Moreover, researchers have identified various consumer behaviours which affect willingness to switch and which are exacerbated in markets such as telecom where the “consumer surplus” – or net gains a consumer would make by switching – are difficult to visualize in the present moment. For instance, the “endowment effect” describes the phenomenon that individuals tend to value a good already owned more than the same good not yet owned. Similarly, the “loss aversion” theory arises from findings that consumers tend to assign twice as much “weight” to giving up a good than to gaining that exact same good. According to Lunn, in the telecom sector this means that “consumers may be foregoing substantial gains, because alternative providers would need to provide several times the consumer surplus of the current contract before consumers would be willing to switch.”[2] Ultimately, incumbent companies tend to have the strong brand advantage.

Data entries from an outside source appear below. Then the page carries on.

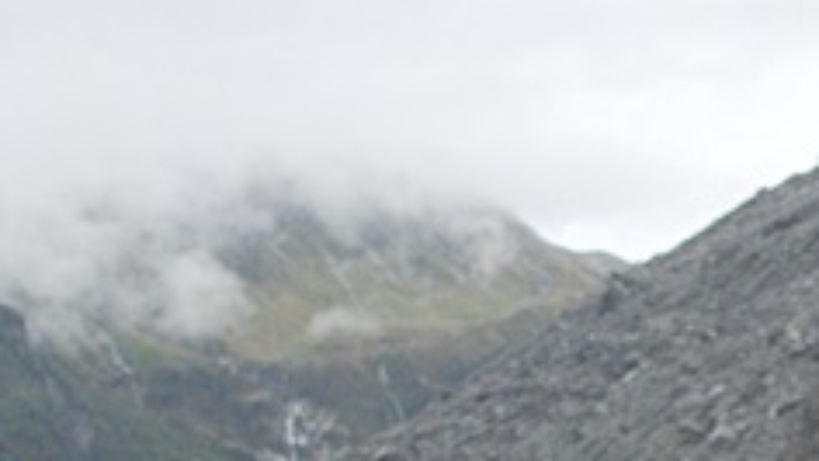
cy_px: 707
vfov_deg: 7.0
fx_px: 3715
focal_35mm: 171
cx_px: 829
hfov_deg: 12.4
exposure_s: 1/1600
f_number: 5.6
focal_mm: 32
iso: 400
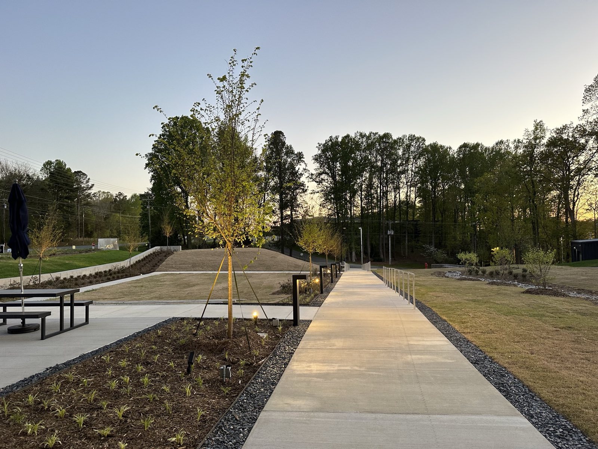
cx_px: 299
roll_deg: +1.5
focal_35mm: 24
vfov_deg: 56.8
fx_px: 415
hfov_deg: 71.6
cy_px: 224
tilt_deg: +0.3
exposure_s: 1/60
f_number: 1.78
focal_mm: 6.86
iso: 125
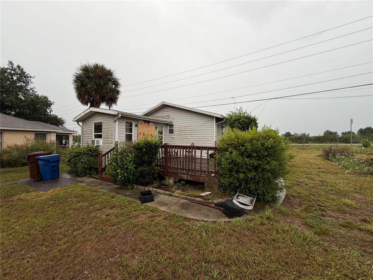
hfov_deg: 102.1
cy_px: 140
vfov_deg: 85.7
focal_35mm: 14
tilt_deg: -0.3
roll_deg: -2.4
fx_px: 151
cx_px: 186
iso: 40
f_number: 2.2
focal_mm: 2.22
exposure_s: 1/152
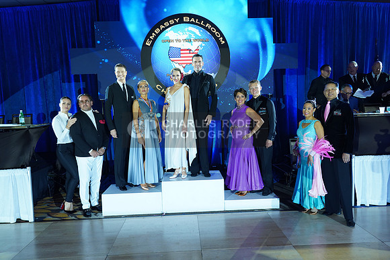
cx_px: 195
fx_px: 282
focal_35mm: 26
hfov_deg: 69.4
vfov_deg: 49.6
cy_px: 130
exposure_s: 1/160
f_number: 4.5
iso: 1000
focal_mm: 26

So, what is my message to regulators? Consumers need all the help they can get, particularly in a highly technical sector that is challenging for the average customer to understand. After you have done all that you can to empower them, then give consumers time – time to adjust, to reconsider, to adapt – and give credit to those who did make the change. When was the last time you switched your telecom provider?
—
By the way, I am now the happy customer of a small, local non-profit ISP. My monthly cost is lower, my broadband speeds and data caps are higher, and I just feel good about the provider I’m supporting. So pluck up your courage, and if you believe it’s right – make the switch. It’s worth it.